Federal Reserve Bank of Dallas To Honor Milton Friedman

WSJ.com – The Man and the Message
I would love to meet Milton Friedman. Along with Jefferson and Reagan he’s one of my heros and my role model for domestic policy. I can’t think of any other figure who has had a larger impact on the United States in the last fifty years and he still has an active mind, now into his nineties. He’s even been married to the same woman for around seventy years. That’s quite an achievement all by itself.

Mr. Friedman has been on my mind lately because the Federal Reserve Bank of Dallas will pay homage to the Nobel laureate’s life and work today and tomorrow, with a conference titled “Free to Choose: Economic Liberalism at the Turn of the 21st Century.” Mr. Friedman and wife Rose, his collaborator, will attend.

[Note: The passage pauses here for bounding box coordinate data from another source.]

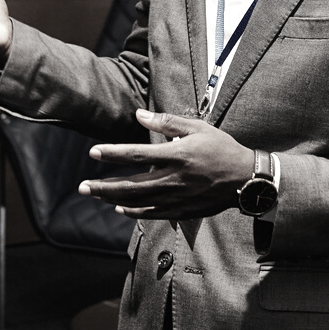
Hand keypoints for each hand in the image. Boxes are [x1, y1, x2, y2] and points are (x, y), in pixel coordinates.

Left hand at [79, 109, 255, 219]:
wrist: (245, 179)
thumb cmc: (221, 149)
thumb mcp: (198, 128)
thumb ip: (167, 122)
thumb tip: (139, 115)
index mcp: (177, 155)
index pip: (136, 154)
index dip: (113, 153)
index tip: (93, 152)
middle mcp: (174, 179)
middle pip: (131, 185)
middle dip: (103, 186)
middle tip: (83, 186)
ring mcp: (177, 197)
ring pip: (138, 202)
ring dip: (113, 199)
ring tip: (95, 195)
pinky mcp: (182, 210)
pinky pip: (152, 214)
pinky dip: (134, 212)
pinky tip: (120, 208)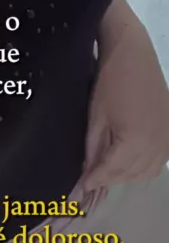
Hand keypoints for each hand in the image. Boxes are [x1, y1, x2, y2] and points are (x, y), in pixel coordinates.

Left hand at [82, 23, 168, 191]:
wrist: (133, 54)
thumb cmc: (110, 82)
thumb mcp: (96, 118)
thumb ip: (93, 150)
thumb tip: (87, 174)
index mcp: (135, 143)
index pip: (112, 172)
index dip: (95, 180)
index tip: (82, 188)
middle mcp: (157, 146)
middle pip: (131, 174)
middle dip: (110, 178)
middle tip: (92, 178)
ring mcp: (167, 139)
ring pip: (148, 171)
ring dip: (127, 174)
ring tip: (107, 169)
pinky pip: (160, 159)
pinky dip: (144, 165)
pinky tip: (129, 160)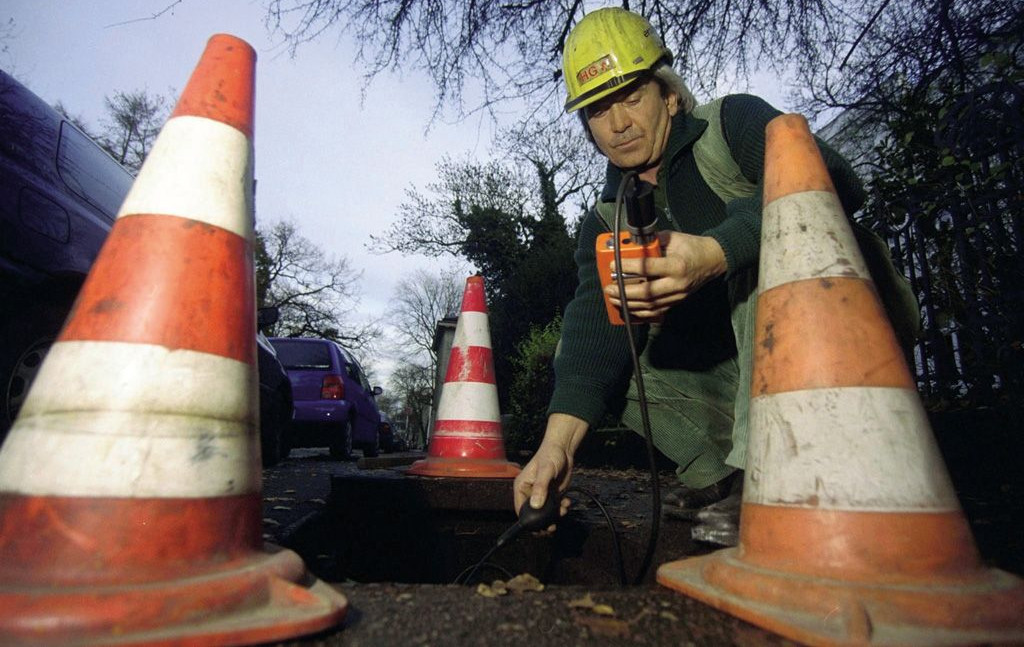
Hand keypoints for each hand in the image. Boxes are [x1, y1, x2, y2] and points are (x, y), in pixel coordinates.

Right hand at [513, 414, 586, 523]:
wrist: (564, 449)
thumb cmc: (551, 455)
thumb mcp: (546, 471)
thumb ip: (541, 487)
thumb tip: (536, 505)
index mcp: (521, 487)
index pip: (520, 509)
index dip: (527, 521)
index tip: (538, 528)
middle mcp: (529, 493)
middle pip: (532, 514)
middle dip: (542, 522)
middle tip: (552, 527)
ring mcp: (541, 494)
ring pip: (545, 514)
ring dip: (554, 516)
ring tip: (563, 510)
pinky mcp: (551, 494)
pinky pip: (554, 508)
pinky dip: (561, 509)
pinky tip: (567, 502)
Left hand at [605, 231, 726, 318]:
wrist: (713, 261)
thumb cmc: (693, 247)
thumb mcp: (674, 238)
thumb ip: (653, 241)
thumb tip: (631, 243)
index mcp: (677, 265)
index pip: (648, 268)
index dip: (628, 267)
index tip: (613, 264)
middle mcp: (677, 284)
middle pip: (646, 293)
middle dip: (624, 292)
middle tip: (609, 288)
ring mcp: (678, 296)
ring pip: (650, 306)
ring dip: (629, 304)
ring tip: (614, 298)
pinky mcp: (677, 303)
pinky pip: (656, 312)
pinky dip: (640, 312)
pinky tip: (628, 308)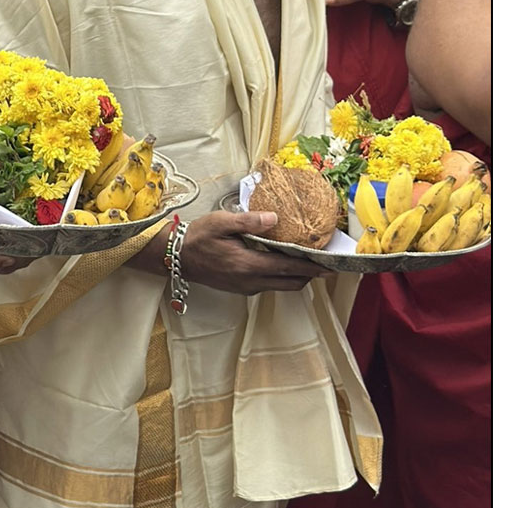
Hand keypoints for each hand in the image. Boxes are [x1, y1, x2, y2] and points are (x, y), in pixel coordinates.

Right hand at [132, 210, 325, 293]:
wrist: (176, 258)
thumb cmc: (198, 237)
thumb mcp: (221, 222)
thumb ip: (249, 221)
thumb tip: (276, 218)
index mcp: (249, 265)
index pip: (290, 268)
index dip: (313, 267)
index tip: (332, 264)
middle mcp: (251, 281)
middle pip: (292, 283)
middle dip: (311, 274)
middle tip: (324, 262)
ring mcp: (246, 287)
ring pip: (281, 286)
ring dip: (296, 276)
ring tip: (306, 260)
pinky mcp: (241, 288)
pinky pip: (269, 285)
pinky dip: (281, 276)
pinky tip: (279, 261)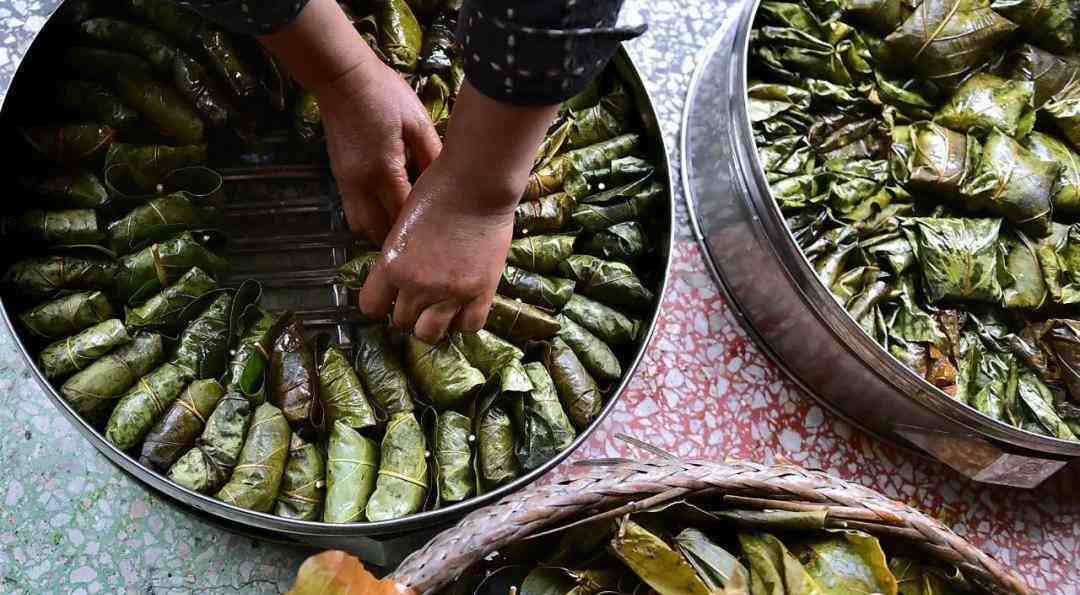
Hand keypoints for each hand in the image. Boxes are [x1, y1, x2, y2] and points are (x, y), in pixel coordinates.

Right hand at [317, 62, 440, 241]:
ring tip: (403, 226)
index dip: (421, 226)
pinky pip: (353, 211)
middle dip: (400, 236)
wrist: (341, 77)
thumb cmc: (383, 93)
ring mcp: (345, 182)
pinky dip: (369, 218)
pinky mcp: (339, 176)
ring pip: (361, 226)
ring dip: (381, 230)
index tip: (440, 230)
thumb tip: (445, 182)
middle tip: (424, 236)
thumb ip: (431, 155)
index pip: (403, 213)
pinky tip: (387, 209)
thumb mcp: (417, 121)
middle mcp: (360, 183)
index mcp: (383, 169)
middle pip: (379, 229)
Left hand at [360, 156, 516, 342]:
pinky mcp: (480, 291)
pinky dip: (463, 321)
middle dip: (408, 312)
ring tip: (439, 308)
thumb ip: (398, 256)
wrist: (477, 183)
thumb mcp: (403, 222)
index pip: (371, 307)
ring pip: (430, 333)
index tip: (388, 298)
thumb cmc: (440, 190)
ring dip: (432, 323)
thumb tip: (398, 276)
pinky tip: (463, 306)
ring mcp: (450, 292)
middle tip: (418, 298)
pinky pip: (468, 326)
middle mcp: (417, 284)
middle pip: (401, 322)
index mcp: (392, 265)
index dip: (379, 303)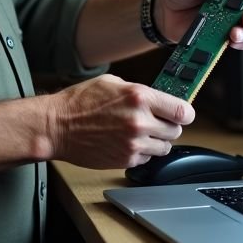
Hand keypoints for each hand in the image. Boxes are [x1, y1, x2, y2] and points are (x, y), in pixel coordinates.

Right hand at [44, 74, 193, 168]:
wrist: (57, 127)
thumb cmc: (79, 102)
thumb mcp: (112, 83)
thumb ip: (140, 91)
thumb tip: (160, 99)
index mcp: (139, 97)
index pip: (182, 110)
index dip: (185, 113)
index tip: (182, 113)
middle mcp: (140, 121)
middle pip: (176, 130)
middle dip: (168, 125)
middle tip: (156, 121)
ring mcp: (134, 143)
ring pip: (164, 147)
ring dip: (156, 140)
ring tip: (139, 132)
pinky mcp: (126, 159)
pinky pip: (147, 158)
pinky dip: (142, 151)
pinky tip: (127, 141)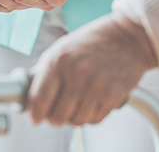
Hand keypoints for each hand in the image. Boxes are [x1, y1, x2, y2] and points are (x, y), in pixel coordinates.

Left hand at [26, 12, 157, 125]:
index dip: (35, 114)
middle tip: (55, 113)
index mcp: (58, 60)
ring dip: (73, 118)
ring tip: (74, 106)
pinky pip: (95, 119)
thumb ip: (46, 71)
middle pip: (57, 116)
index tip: (35, 118)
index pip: (39, 98)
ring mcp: (96, 86)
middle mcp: (76, 74)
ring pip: (76, 121)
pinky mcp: (114, 95)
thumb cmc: (91, 42)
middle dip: (54, 118)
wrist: (127, 37)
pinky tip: (90, 104)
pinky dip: (89, 116)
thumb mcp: (61, 48)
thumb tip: (31, 95)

Gov. Schwarzenegger confirmed what we at the Dallas Fed have come to believe: Mr. Friedman’s message of economic freedom is more compelling and relevant than ever in an era of high economic transition, rapid technological change, and globalization.

Shortly after becoming president of the Dallas Fed, I wrote Mr. Friedman with a monetary policy question, and he was very generous with his time, as he has been on several occasions since. There’s always a lot to gain in Mr. Friedman’s wealth of wisdom — not just for central bankers like myself but for all Americans.

Mr. Friedman’s famous maxim about the impossibility of free lunches, for example, reminds us that there are costs and trade-offs in everything we do, and we should look at what the alternatives are and who picks up the tab. Mr. Friedman recognized the power of free enterprise to create wealth and jobs, while warning that what Gov. Schwarzenegger calls “the heavy fist of government” will bring nothing but stagnation. On the academic side, Mr. Friedman forged a consensus for a monetary policy to stabilize prices and keep inflation low.

Most important, Mr. Friedman made economics a moral matter as well as one of productivity, jobs and growth. Economic freedom, he tells us, is every bit as precious as the other freedoms we hold dear.

He has worked tirelessly for capitalism and economic freedom. Ideas that were considered radical thirty years ago are commonplace now because of his persistence. It seems to me the best thing we can do to honor Professor Friedman is heed his words against the enemies of progress, namely the anti-globalization crowd.